== TAREAS Y EJERCICIOS ==
- A) ¿Qué título lleva la nota que el CIN envió al responsable de la subsecretaría, según el texto sobre la respuesta del CIN?
- B) Enumera los tipos de actividades con los que, según el texto sobre la respuesta del CIN, las casas de estudio siguen plenamente comprometidas.
- C) Continúa el texto sobre la respuesta del CIN después de su última oración.

== FRAGMENTO DE TEXTO ==
++++++++++

El Consejo Interuniversitario Nacional (CIN) respondió a la intimación de la Subsecretaría de Políticas Universitarias y cuestionó los argumentos del Gobierno nacional sobre el impacto de los paros en las universidades, al sostener que las casas de estudios están garantizando el funcionamiento del sistema y que la crisis se origina en el incumplimiento de la Ley de Financiamiento Universitario (LFU).
En la nota enviada al responsable de la subsecretaría, titulada “Cumplan la ley”, las autoridades universitarias afirmaron que las casas de estudio “permanecen abiertas, en funcionamiento y plenamente comprometidas” con sus actividades académicas, científicas y administrativas, y buscaron desactivar uno de los ejes del planteo oficial, que advertía sobre la necesidad de “asegurar la continuidad pedagógica” frente a las medidas de fuerza que se registran hace casi un mes.

++++++++++

== LÍNEAS DE DATOS ==
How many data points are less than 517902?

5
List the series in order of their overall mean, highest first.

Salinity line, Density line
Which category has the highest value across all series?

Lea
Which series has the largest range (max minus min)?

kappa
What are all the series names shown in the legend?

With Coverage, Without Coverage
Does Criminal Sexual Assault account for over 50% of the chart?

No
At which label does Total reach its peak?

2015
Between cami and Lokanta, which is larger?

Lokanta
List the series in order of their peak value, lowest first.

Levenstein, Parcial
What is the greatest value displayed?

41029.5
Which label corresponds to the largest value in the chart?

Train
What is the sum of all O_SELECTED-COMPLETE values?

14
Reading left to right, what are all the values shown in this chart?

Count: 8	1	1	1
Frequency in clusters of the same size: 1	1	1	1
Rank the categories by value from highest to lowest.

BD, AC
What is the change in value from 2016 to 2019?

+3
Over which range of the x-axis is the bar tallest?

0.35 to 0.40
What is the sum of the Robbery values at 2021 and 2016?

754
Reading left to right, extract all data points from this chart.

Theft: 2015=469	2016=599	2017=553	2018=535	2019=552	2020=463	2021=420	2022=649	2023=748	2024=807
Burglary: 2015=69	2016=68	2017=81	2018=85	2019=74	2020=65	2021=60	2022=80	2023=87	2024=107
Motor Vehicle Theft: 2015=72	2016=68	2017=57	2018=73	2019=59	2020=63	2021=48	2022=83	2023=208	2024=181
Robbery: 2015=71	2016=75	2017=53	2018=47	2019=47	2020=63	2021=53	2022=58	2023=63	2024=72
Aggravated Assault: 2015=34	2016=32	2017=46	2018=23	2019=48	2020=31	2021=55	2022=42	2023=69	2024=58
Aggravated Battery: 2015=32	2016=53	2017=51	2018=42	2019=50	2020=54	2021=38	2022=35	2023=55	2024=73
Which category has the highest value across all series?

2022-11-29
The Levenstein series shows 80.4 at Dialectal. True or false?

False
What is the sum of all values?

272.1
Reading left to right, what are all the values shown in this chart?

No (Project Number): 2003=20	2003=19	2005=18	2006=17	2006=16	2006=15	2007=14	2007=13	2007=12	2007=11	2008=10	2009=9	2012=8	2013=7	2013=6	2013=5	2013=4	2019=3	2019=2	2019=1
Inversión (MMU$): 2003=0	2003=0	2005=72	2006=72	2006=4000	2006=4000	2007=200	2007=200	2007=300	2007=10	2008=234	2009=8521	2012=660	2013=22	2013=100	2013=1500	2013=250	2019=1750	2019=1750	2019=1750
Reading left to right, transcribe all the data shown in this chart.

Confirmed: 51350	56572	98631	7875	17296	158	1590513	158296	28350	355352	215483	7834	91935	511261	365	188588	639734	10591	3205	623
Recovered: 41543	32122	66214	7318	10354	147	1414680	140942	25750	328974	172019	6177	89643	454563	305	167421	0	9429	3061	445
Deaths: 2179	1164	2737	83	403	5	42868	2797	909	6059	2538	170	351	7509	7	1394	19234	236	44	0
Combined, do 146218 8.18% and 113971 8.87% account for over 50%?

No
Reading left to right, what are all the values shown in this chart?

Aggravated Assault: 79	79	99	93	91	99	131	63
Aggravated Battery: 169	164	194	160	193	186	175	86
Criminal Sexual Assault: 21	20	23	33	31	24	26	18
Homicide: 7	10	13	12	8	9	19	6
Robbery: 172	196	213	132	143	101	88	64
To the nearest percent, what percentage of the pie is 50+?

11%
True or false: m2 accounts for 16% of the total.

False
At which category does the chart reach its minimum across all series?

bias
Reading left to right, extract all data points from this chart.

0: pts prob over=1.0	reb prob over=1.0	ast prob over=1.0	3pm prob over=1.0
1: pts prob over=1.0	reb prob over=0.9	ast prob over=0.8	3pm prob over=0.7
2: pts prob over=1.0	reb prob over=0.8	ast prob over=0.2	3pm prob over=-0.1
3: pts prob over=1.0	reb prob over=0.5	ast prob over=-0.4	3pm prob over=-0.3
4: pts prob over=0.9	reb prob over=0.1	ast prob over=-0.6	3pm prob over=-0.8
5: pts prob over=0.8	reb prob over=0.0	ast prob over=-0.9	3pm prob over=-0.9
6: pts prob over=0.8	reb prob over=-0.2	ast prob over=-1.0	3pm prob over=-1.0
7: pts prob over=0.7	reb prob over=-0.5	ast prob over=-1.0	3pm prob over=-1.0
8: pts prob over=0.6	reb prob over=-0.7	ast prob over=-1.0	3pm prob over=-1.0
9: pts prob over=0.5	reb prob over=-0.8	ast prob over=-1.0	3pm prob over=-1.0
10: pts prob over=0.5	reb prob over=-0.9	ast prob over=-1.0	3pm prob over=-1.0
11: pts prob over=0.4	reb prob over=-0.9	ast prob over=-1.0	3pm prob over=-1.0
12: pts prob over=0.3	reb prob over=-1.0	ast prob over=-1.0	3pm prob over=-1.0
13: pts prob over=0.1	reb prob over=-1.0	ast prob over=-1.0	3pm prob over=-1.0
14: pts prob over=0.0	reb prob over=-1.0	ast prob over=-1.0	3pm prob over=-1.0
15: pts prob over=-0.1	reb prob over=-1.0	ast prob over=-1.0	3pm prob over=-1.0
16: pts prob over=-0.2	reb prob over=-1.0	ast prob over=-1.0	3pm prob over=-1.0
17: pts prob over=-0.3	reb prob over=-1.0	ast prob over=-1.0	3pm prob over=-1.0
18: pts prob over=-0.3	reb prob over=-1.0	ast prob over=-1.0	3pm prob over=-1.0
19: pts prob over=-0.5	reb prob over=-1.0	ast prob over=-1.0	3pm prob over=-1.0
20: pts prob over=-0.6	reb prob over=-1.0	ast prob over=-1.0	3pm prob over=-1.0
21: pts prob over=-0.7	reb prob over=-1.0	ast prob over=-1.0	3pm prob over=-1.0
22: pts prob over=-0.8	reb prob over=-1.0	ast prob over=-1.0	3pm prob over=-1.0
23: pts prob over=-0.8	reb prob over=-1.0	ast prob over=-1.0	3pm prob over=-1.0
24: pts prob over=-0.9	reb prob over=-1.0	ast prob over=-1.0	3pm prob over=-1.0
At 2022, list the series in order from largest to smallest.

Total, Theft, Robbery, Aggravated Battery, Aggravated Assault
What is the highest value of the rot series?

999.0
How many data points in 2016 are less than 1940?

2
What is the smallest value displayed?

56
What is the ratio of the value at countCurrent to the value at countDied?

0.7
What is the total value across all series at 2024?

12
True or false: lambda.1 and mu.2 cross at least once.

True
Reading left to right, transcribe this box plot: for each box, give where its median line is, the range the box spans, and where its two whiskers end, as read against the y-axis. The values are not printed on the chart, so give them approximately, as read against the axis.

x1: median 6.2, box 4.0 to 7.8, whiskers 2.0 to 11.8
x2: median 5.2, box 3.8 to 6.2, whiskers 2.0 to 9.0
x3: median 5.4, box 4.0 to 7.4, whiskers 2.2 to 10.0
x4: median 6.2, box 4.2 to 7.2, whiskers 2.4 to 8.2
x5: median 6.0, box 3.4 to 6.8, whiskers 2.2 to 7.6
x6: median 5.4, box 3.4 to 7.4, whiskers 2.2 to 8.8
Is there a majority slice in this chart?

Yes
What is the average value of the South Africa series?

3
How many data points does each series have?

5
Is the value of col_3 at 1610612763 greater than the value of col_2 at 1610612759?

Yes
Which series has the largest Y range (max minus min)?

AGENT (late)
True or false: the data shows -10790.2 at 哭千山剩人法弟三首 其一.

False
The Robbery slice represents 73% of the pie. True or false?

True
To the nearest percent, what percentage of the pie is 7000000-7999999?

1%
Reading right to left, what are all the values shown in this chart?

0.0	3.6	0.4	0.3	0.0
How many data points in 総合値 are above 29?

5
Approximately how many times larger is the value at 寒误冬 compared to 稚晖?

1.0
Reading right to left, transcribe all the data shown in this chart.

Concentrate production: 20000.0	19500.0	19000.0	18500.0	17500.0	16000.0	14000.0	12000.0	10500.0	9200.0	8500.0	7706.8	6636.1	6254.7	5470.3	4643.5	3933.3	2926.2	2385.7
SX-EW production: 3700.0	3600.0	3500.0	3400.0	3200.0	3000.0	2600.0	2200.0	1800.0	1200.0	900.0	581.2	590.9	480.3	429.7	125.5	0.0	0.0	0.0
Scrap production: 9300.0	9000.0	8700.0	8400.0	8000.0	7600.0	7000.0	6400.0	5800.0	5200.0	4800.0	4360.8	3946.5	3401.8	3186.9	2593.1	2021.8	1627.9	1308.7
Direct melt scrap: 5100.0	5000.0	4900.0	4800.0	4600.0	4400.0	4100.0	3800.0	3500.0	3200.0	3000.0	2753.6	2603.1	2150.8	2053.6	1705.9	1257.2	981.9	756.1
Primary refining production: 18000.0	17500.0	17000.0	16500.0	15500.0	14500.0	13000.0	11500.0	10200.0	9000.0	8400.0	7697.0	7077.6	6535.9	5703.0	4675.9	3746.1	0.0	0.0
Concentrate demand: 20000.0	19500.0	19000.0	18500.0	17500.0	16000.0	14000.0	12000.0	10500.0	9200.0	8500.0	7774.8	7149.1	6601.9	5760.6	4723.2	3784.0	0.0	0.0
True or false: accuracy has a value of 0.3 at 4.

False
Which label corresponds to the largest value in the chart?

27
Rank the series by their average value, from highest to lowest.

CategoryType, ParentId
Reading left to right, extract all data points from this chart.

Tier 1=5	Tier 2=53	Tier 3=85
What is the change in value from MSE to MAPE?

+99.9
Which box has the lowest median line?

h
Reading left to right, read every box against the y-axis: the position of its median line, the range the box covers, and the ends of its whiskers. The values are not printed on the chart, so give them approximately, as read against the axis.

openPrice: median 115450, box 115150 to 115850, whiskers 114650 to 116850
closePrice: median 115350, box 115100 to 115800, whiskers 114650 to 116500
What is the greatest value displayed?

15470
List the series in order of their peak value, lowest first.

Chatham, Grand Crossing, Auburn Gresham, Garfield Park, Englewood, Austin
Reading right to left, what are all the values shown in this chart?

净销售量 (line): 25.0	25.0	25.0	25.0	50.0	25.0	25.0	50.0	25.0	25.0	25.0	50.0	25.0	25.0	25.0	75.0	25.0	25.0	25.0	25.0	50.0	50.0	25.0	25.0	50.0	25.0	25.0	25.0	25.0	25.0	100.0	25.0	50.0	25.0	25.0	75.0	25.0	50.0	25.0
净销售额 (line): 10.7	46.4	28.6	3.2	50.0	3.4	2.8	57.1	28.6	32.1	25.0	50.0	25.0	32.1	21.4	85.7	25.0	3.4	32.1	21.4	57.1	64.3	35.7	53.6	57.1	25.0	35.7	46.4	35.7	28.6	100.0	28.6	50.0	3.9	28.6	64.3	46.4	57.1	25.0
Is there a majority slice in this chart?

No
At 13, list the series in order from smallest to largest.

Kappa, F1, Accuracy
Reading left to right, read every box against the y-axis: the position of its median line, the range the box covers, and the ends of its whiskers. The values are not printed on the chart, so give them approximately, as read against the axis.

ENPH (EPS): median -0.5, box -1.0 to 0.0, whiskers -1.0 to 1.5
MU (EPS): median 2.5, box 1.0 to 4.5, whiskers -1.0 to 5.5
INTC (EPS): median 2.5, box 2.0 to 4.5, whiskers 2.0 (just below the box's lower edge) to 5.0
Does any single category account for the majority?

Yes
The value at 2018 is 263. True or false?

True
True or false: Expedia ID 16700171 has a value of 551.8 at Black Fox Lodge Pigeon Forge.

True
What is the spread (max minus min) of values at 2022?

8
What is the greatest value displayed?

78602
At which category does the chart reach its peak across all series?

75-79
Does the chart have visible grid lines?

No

++++++++++

== RESPUESTAS A TAREAS ==
- A) «Cumplan la ley».

- B) Académicas, científicas y administrativas.

- C)
En su lugar, el CIN puso el foco en el trasfondo del conflicto y apuntó directamente al Poder Ejecutivo. Señaló que el “escenario de extrema precariedad” que atraviesa el sistema universitario responde al “incumplimiento presupuestario del Estado” nacional, que genera limitaciones en el funcionamiento y conflictos salariales.
En respuesta a la exigencia de presentar, en un plazo de 48 horas, informes y planes para “dar continuidad” a clases y mesas de exámenes, el organismo calificó el plazo como “irrazonable” y rechazó el pedido, al considerar que se trata de un requerimiento “difuso”, sin sustento normativo.
Además, defendió la autonomía universitaria y remarcó que, debido a ese principio, las decisiones sobre calendarios, evaluaciones y modalidades de cursado se definen dentro de órganos como el CIN o las mismas universidades.
“Nuestras instituciones continuarán, como lo han hecho históricamente, arbitrando todos los medios a su alcance para preservar la educación pública, asegurar el funcionamiento institucional y garantizar derechos”, sostuvo el Consejo.
En el cierre de la nota, las autoridades universitarias reiteraron “su disposición al diálogo institucional, el respeto irrestricto de la Constitución Nacional, de la autonomía universitaria y de las leyes vigentes; así como su convicción de que la defensa de la educación pública exige asumir el cumplimiento efectivo de las obligaciones legales y presupuestarias por parte del Poder Ejecutivo Nacional”.